When I submitted the Winchester competition article that I posted two weeks ago, I had to enter the competition under a pseudonym/pen name.
Fortunately a recent discussion with a friend meant I wasn’t at a complete loss as to how to choose one. She’d suggested combining your name with a colour, preferably beginning with the same letter – e.g. Mel Magenta or Mel Maroon – or by pairing the name of your first pet with the first road you lived on. That could be a bit risky – Fido City, Bumbles Station or Tiddles Pond are possiblities – but fortunately mine was Sandy Kennedy. I went for that on this occasion, although I don’t fancy it long-term.
In conversations with fellow (unpublished) writers, I’ve encountered a mix of opinions on whether or not they’d write under a pseudonym. One already has a pen name. Most are undecided. Another was very clear that the whole point of writing and being published was to see your name on the front cover of a book.
When I’m tempted to have a pseudonym, it’s mainly for the slight level of anonymity it’d provide. It is only very slight though, like wearing a mask to a party rather than a gorilla suit!
When I was reading “The Mortal Instruments”, I looked up Cassandra Clare on the internet to find out more about her and was surprised to discover the name was a pseudonym. Obviously in this Google age, I was immediately informed that the writer’s real name is Judith Rumelt. A pseudonym is not cast-iron anonymity (unless you’re Banksy), but it does mean you can introduce yourself, book a restaurant table or write a cheque without people instantly knowing who you are. However, this assumes that your name is quite well-known and that for some reason (a diminishing possibility in this day and age) that your real name is not equally as well-known.
As I’ve researched this post, I’ve discovered that a surprising number of writers have pseudonyms. Here’s a few – how many of them are you aware of?:
- Eric Arthur Blair – George Orwell
- Jim Grant – Lee Child
- David Cornwell – John le Carré
- Jonathan Freedland – Sam Bourne
- Stephen King – Richard Bachman and John Swithen
- Joanne Rowling – Robert Galbraith and JK Rowling*
*(Jo doesn’t actually have a middle name, but her publishers thought that young boys – the anticipated audience for Harry Potter – wouldn’t want to read a book about wizards written by a woman. They asked for two initials, so she added her grandmother’s – “K” for Kathleen).
One of the craziest ways I’ve come across to create a pseudonym is to use a website that will generate them for you (e.g. www.namegenerator.biz/pseudonym-generator.php). I had a go…
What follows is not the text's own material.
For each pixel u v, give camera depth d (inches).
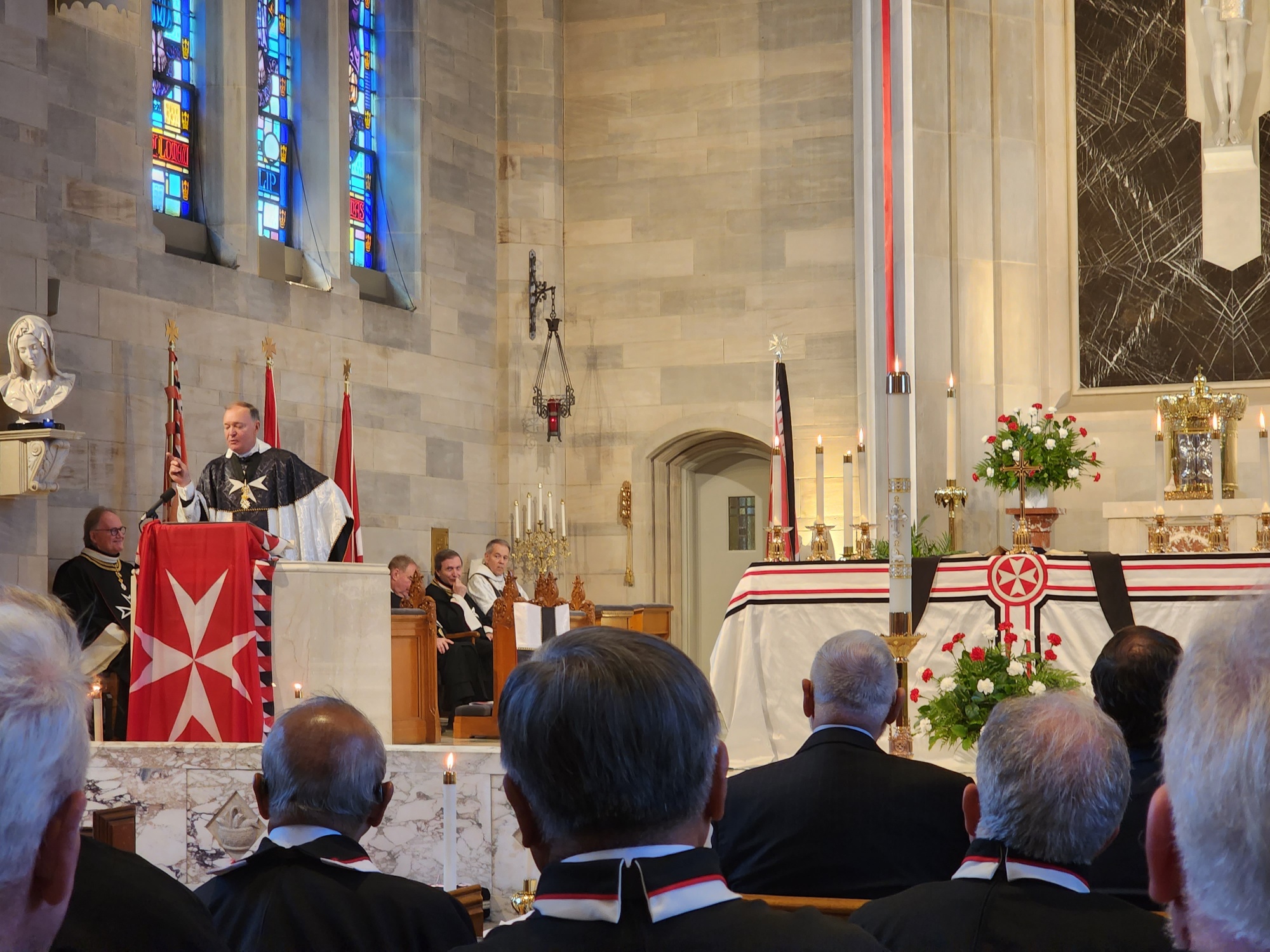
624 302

It offered me Ced Zegans, Elnora Ragsdale, Odella Mazziotta, Fraze Eden, and – just when I thought they couldn’t get any worse – Mufinella Khong. Apart from being completely mad, I couldn’t remember some of them long enough to flick between tabs and write them down in this post. Difficult to remember/spell is NOT something you want in a pen-name. While I won’t be using that site to find a pseudonym, it may become my first port of call whenever I’m in need of a weird and wonderful character name!!
More sensible methods include playing with your real name – e.g. William Dawson could become Will Daws – or using your middle name, maiden name, a relation’s name, etc. Initials are popular in the sci-fi and fantasy genres, a là C.S. Lewis, J.R.R. Tolkien and J.K. Rowling. Alternatively you can create a name from scratch, looking through books, newspapers and websites for inspiration.
The most acceptable reason in the writing world for having a pen name is when you’re already famous for writing in one genre, but want to begin writing a different genre. It provides a clear demarcation.
“…being Robert Galbraith has been such a liberating experience! It has been wonderful to publish without hype or expectation and pure pleasure to get feedback from publishers and readers under a different name.” J.K. Rowling’s statement when Robert Galbraith was revealed as her pseudonym.
If I don’t write wholly under a pseudonym then I would think seriously about using different (or slightly tweaked) names for different areas of my writing. Even though YA and children’s are closely related, I would want the difference to be clear to kids and parents. Jo Nesbo writes both crime thrillers and children’s books under the same name. I feel slightly uncomfortable that a kid who enjoys his books for younger audiences might pick up another book with Jo’s name on the front and get more than a bit of a shock from its content!
An essential consideration with pseudonyms is choosing a name you really like and can live with long-term. It also needs to be one you recognise and will respond to, so that when people refer to you at book signings or events you don’t ignore them. I missed my name on the Winchester Feature Article competition shortlist the first time I glanced down it.
Having and choosing a pseudonym doesn’t seem to be as simple as I first thought. Thankfully I have plenty of time before it becomes a pertinent issue (and at that point I’ll probably have advice offered from agents, editors and publishers as well).
Would you want to use a pseudonym? And what name would you choose if you did?